> [Given problem 1]:
Retype the passage of the fiscal cliff post below from "First of all, we" to "a pretty thing." without changing a word.
● ● ●
Raise your hand if you are sick of the “Fiscal Cliff”. Okay, let me count … 1 …. 2 … OK, there are a lot of you. I guess that I shouldn’t write about the Fiscal Cliff then. You’re back at work on 2 January like I am and we have a lot of stuff to do, right?
So, how about that House vote that … no, wait, I mean how about them Vikings, get to play the Packers at Lambeau! AP is just on fire, I’ll bet they have a chance. Anything to blur away the early hours of the first day back into the swing of things and avoid talking about Congress (the logical antonym of “progress”).
Sorry, folks. I have to. The House vote has not yet taken place as I write this, but the story is probably already written. We waited all day for this to com e to a vote because it could not be voted on until it was sure it would pass. Negotiations went on all day amounted to a lot of nothing in the end. Or did they? Something is up, I am sure. Let’s think this through.
First of all, we have only delayed “sequestration” for two months. The debt ceiling has also been reached, meaning that this will also have to be voted on very shortly by the new Congress. The “deal” that has taken so long is mostly a punt, to go back to football talk. When you can’t score it’s the only wise thing to do. This is more or less what any of us expected.
But this is a new year, and a new Congress is starting up the day after tomorrow. Something is up, and I’m sure it’s not a pretty thing.
There were no real winners through all of this, and only one sure loser. That’s Speaker Boehner, the man who simply cannot deliver his own caucus. I have a feeling that Eric Cantor is either going to make a play for the Speakership or, more likely, increase his power in the #2 slot that he occupies now. The number of Republicans who vote against this package in a few hours will tell us how powerful he is.
The House Republicans are in disarray as far as anyone can tell, but Democrats should not take any glee in this. They still hold power and can at the very least muck things up. Any kind of insurgency, especially if it never tries for real power, is an instrument of chaos. Now that we know that tax increases are definitely part of our future as we move towards something like a more balanced budget the House Republicans who are against them in any form are battling against the system itself. They have nothing to lose.
What’s more traditional at the start of the year than this nonsense are predictions. Here is my prediction for the next year – Congress will only become more chaotic, obstructionist, and horrible. This fight is far from over in many, many ways.
Where it gets interesting is how the Republican Party itself responds. That is a bit harder to predict, but I expect the House to be more isolated somehow. Whether or not that leads to the ultimate heresy, bipartisanship, is something that only a fool would predict. But this ain’t over by any shot.
Have a good 2013, everyone! More predictions will come later. First we have to see how the big game turns out. Not the vote in the House or even a potential challenge to Boehner – I’m talking about the Vikings again. That’s much more interesting.
The vote is in – despite the Senate, where Republicans voted for the bill, it was up to House Democrats to pass this thing. Repubs were against it, 147-80, which makes me wonder what Boehner’s future is now.
What a total crock.
The things you say about Republicans–that’s so mean. Can’t you be nice?
After all it is only January 2. Naughty naughty naughty. Come to Las Vegas to chill out.
● ● ●
> [Given problem 2]:
Echo word for word the lines of the records below, starting at the first line of the records and ending with the line that contains "pink line: rotated 39 degrees clockwise".
● ● ●
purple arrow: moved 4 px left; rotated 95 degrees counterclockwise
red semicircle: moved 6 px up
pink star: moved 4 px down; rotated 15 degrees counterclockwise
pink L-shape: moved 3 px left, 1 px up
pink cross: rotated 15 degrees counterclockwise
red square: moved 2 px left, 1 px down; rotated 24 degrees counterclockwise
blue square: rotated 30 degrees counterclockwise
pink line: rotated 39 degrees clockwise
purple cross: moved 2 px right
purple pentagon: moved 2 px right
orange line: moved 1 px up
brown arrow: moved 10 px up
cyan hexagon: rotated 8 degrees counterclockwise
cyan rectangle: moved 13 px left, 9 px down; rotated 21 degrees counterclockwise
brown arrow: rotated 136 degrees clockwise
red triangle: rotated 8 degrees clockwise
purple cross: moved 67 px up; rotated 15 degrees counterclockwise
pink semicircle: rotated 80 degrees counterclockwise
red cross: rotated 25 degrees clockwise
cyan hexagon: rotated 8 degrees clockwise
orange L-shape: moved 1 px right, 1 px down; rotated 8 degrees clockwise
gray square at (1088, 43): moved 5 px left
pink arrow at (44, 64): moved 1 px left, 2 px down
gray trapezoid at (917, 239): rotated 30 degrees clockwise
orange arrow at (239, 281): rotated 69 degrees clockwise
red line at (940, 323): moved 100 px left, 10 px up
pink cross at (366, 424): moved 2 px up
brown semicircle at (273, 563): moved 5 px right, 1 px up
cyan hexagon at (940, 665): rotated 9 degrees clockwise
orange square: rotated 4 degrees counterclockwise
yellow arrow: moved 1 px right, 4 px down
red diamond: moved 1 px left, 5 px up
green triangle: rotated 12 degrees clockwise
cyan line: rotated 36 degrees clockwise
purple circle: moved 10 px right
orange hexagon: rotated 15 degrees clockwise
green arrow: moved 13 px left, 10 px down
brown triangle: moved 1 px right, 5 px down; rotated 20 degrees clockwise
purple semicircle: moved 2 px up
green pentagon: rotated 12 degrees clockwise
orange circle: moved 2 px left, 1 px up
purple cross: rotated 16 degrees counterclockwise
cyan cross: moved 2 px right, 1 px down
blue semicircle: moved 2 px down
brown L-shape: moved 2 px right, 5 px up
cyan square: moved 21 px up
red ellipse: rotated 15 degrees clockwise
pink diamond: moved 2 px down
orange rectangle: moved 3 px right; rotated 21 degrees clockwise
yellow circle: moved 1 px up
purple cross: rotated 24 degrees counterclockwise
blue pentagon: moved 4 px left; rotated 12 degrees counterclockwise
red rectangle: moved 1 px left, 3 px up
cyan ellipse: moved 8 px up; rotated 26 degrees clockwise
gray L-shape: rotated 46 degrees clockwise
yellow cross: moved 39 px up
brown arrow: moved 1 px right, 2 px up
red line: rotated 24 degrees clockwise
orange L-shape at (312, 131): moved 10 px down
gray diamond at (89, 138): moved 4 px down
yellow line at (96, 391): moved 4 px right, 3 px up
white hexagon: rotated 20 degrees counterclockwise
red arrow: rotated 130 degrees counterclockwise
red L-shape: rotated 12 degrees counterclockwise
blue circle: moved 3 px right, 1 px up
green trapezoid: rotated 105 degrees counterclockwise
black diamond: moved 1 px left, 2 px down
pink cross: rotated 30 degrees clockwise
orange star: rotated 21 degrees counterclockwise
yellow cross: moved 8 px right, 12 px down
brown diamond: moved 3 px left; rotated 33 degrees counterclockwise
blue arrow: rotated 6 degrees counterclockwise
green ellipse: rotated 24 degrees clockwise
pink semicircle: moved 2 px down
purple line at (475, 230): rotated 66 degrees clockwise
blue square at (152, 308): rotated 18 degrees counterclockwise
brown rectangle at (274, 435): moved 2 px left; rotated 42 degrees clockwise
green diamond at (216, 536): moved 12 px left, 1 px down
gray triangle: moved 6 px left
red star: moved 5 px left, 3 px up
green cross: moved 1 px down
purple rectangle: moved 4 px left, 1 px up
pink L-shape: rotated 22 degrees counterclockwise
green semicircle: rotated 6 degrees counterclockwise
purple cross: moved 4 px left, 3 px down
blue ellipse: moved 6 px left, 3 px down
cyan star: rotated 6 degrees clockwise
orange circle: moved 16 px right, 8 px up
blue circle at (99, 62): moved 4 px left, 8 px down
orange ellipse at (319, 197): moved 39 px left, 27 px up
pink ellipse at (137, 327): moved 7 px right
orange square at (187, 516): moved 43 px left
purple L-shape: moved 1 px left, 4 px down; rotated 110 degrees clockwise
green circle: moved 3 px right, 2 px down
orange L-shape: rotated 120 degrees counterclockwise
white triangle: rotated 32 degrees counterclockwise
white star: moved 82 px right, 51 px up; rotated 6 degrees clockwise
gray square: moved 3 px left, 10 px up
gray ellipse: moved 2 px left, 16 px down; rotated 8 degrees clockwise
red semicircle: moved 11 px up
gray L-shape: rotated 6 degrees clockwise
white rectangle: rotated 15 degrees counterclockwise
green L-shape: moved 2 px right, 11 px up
● ● ●
> [Answer 1]:
First of all, we have only delayed “sequestration” for two months. The debt ceiling has also been reached, meaning that this will also have to be voted on very shortly by the new Congress. The “deal” that has taken so long is mostly a punt, to go back to football talk. When you can’t score it’s the only wise thing to do. This is more or less what any of us expected.
But this is a new year, and a new Congress is starting up the day after tomorrow. Something is up, and I’m sure it’s not a pretty thing.

> [Answer 2]:
purple arrow: moved 4 px left; rotated 95 degrees counterclockwise
red semicircle: moved 6 px up
pink star: moved 4 px down; rotated 15 degrees counterclockwise
pink L-shape: moved 3 px left, 1 px up
pink cross: rotated 15 degrees counterclockwise
red square: moved 2 px left, 1 px down; rotated 24 degrees counterclockwise
blue square: rotated 30 degrees counterclockwise
pink line: rotated 39 degrees clockwise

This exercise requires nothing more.